Vous vous retrouverez ainsi avec une série d’images qui ne pourront faire autrement, pour peu que leur objet ait une quelconque pertinence, que d’interpeller, amuser ou déconcerter le spectateur et l’amener à appréhender l’œuvre d’art et le monde d’un autre oeil.
La série des One Minute Sculptures de l’Autrichien Erwin Wurm est tout à fait exemplaire d’une telle attitude. S’inscrivant dans la suite des acquis de la performance, de l’art conceptuel et de Fluxus notamment, Wurm propose des expérimentations toutes simples fondées sur un équilibre précaire du corps en interaction avec des objets communs. Ses petites mises en scène, incongrues et humoristiques, circonscrivent et résument en fait des enjeux artistiques essentiels. Elles désacralisent la figure de l’artiste, en minimisant l’importance du savoir-faire artistique et en allant jusqu’à proposer au visiteur des instructions pour qu’il exécute lui-même la pièce et qu’il voie son action photographiée et signée par l’artiste. Elles dissèquent de même l’ensemble des éléments définissant la sculpture (matière, équilibre, espace, monstration) pour les mettre en relation avec les gestes de tous les jours. Ce que Instructions for Idleness (Consignes d’inertie), avec ses incitations à ralentir le rythme, à se donner des moments de recul, à mettre en question l’efficacité, à résister au conformisme, à prendre la vie avec philosophie, concrétise encore plus manifestement : cet art interpelle directement nos valeurs, notre vision de l’art et notre rapport au monde.

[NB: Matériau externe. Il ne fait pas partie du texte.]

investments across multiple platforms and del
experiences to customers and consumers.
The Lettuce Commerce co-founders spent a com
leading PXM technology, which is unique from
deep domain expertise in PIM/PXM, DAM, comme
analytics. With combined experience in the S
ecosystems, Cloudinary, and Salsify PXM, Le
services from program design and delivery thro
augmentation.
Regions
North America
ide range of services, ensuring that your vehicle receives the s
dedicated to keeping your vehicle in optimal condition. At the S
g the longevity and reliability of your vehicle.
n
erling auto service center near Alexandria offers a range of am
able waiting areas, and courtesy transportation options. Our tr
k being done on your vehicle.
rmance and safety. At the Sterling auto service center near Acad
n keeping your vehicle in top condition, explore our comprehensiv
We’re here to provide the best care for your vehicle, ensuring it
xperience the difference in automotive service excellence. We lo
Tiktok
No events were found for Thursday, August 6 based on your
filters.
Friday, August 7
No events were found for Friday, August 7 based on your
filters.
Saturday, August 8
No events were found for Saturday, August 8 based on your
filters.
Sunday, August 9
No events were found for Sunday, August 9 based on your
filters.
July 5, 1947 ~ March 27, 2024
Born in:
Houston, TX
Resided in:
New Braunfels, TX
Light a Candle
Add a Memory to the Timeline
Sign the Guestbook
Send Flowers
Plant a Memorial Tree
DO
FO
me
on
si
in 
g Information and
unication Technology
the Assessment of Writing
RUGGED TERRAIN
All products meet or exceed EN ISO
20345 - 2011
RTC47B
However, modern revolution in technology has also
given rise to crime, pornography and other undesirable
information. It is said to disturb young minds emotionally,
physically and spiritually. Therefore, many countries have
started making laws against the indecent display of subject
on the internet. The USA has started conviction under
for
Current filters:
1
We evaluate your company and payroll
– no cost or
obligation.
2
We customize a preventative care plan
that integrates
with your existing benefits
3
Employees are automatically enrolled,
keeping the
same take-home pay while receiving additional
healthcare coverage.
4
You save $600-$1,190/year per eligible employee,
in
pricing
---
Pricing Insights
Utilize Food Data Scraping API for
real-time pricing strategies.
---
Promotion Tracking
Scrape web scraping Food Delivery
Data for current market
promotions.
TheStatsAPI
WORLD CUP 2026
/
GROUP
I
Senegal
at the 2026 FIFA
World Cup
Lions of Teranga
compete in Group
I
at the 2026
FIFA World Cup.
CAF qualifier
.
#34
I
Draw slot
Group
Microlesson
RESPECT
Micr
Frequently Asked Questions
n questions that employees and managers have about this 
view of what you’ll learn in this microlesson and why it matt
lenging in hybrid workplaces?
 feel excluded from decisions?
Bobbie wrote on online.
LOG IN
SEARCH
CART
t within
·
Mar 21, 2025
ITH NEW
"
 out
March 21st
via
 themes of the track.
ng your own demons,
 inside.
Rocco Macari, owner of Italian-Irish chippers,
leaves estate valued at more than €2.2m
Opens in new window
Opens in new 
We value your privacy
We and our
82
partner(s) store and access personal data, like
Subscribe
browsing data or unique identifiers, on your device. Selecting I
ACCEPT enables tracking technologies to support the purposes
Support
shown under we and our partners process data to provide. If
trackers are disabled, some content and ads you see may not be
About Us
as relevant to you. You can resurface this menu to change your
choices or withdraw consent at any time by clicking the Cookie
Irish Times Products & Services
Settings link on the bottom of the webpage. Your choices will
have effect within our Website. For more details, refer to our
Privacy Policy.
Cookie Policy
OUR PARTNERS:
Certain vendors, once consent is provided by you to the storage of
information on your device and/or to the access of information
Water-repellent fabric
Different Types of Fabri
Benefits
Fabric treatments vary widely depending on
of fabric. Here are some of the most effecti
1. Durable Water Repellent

Manon De Pauw propose, quant à elle, une exploration et un détournement des contraintes fonctionnelles associées à un lieu ou à un système de communication. Le corps constitue le principal vecteur de cette exploration, avec quelques éléments récurrents, comme le rectangle blanc ou le cercle, dont les diverses permutations balisent le passage de l’espace de performance à une surface de représentation vidéo ou photographique. Sémaphore(s) procède ainsi à un véritable évidement des signes pour ne retenir que des postures et des jeux de drapés dont les modulations, visibles sur grand écran, au milieu de la pièce, réitèrent la littéralité. Replis et articulations traite de mutations et permutations de gestes élémentaires (délimitation d’un territoire, énonciations et ratures, figuration d’une présence) à l’intérieur d’un système clos. Alors que Au travail, une pièce fort marquante de l’artiste, chorégraphie les mouvements d’un corps dysfonctionnel - couché au sol ou emporté dans le sommeil - dans le bureau d’un centre d’artistes où les feuilles blanches, dispersées ou virevoltantes, servent d’écran et de cadre pour une mise en regard à la fois du corps au travail et du corps en dérive.
Les tableaux photographiques d’Annie Baillargeon sont structurés en fonction de différents motifs (géométriques, emblématiques ou funèbres) produits par la démultiplication de sa propre image. Artiste de la performance et de la vidéo, Annie Baillargeon se met ainsi elle-même en scène pour proposer des historiettes loufoques et caustiques qui oscillent entre l’arabesque gestuelle et la violence ritualisée. Une de ses premières séries, Gymnastique signalétique, avec ses couleurs aux tons plutôt pastel sur fond blanc, explore sur un mode ludique le motif décoratif géométrique et ses relations au corps. Ses séries subséquentes se sont ensuite chargées de notes plus sexuelles, avec des scènes de conflit et de violence, de même que des motifs, où se perçoit une sensibilité féministe, tempérée par l’insolite et le comique. Ce que la série subséquente, Monuments fabulés, viendra accentuer en passant radicalement du côté du grotesque et d’un carnaval noir, teinté de « gothique », qui n’est pas sans évoquer Le pique-nique des vampires de Jeff Wall.